** Задание 1 **
Отредактируйте фрагмент текста: перепишите его, начиная со слов «Итак, отход на» и заканчивая словами «к хутору Субботин.», заменив «неприятнейших» на «тревожных».
** Задание 2 **
В какой город, согласно фрагменту текста, предписывалось переотправить все ревкомовские дела, документы и ценности?

** Фрагмент текста **
|---|
Утром 20 июня нарочный привез распоряжение из Михайловки: начать отступление через станицу Березовскую и слободу Даниловку на Елань Саратовской губернии с последующей переотправкой всех ревкомовских дел, документов и ценностей в город Балашов. Нарочному приказано в Михайловку не возвращаться, а, присоединившись к малодельцам, отступать вместе с ними. На наш же ревком возлагалось своими средствами передать распоряжение об отступлении в Березовскую и Сергиевскую станицы. В посланных туда сообщениях о приказе окружного ревкомитета Гребенников одновременно оповещал ревкомы, что, если не случится ничего непредвиденного, малодельцы начнут отход на рассвете 21 июня и что в целях объединения всех отступающих в один боевой отряд желательно, чтобы березовцы поджидали нас, сергиевцев и раздорцев, согласовав ваше последующее продвижение на Елань и с даниловцами.

Было ясно, что Михайловка уже под угрозой захвата белыми, да и сам нарочный рассказал, что ночью через окружную станицу двигалось на север большое количество обозов.

Итак, отход на Елань начнется завтра. А пока уже сегодня, 20 июня, обстановка начала быстро усложняться. К полудню до нас дошли два неприятнейших сообщения. Первое: один из казаков соседнего хутора Муравли по пути на станцию Аргеда не проехал и десяти верст, был обстрелян около хутора Лозовского неизвестным конным разъездом, от которого еле унес ноги. И второе: раздорский казак, отправленный в Михайловку уточнить обстановку, сложил свою голову, не проехав и пяти верст, где-то на подъезде к хутору Субботин.

Все это происходило совсем рядом с Малодельской. Значит, в любую минуту могла возникнуть угроза организованного нападения на станицу как со стороны регулярных деникинских частей, которые, возможно, уже захватили железнодорожный участок Аргеды – Себряково, так и со стороны разрозненных белогвардейских банд. [53]

В сложившейся обстановке ревком принял необходимые меры: все население, способное нести воинские обязанности, не считаясь с возрастом, приводится в боевую готовность. И тут неожиданно для меня выяснилось, что все наши казаки оказались очень запасливыми: у них нашлись собственные карабины и винтовки, шашки и револьверы, все конское снаряжение. Если кому-то чего-то недоставало, необходимое выдавал ревком. О том, что Малодельский ревком располагал довольно значительными запасами оружия и патронов, я не имел никакого понятия. Ясное дело: Гребенников позаботился обо всем заранее.
|---|
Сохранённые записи
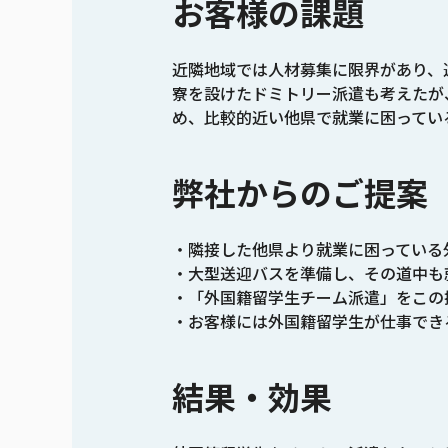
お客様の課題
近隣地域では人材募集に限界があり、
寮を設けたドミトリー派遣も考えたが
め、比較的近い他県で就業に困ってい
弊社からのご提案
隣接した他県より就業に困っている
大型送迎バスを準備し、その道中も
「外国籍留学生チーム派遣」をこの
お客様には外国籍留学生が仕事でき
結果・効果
|---|
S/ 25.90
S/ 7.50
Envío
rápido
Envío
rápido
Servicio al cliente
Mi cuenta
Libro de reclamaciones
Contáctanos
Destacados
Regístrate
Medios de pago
|---|
** Решение 1 **
Итак, отход на Елань начнется завтра. А пока уже сегодня, 20 июня, обстановка начала быстро усложняться. К полудню до нас дошли два тревожных сообщения. Первое: один из казаков соседнего хутора Муравли по пути на станцию Аргеда не проехал и десяти верст, был обстрелян около хутора Лозовского неизвестным конным разъездом, от которого еле унес ноги. И второе: раздорский казак, отправленный в Михайловку уточнить обстановку, сложил свою голову, не проехав и пяти верст, где-то на подъезде к хутору Субботин.

** Решение 2 **
В город Балашов.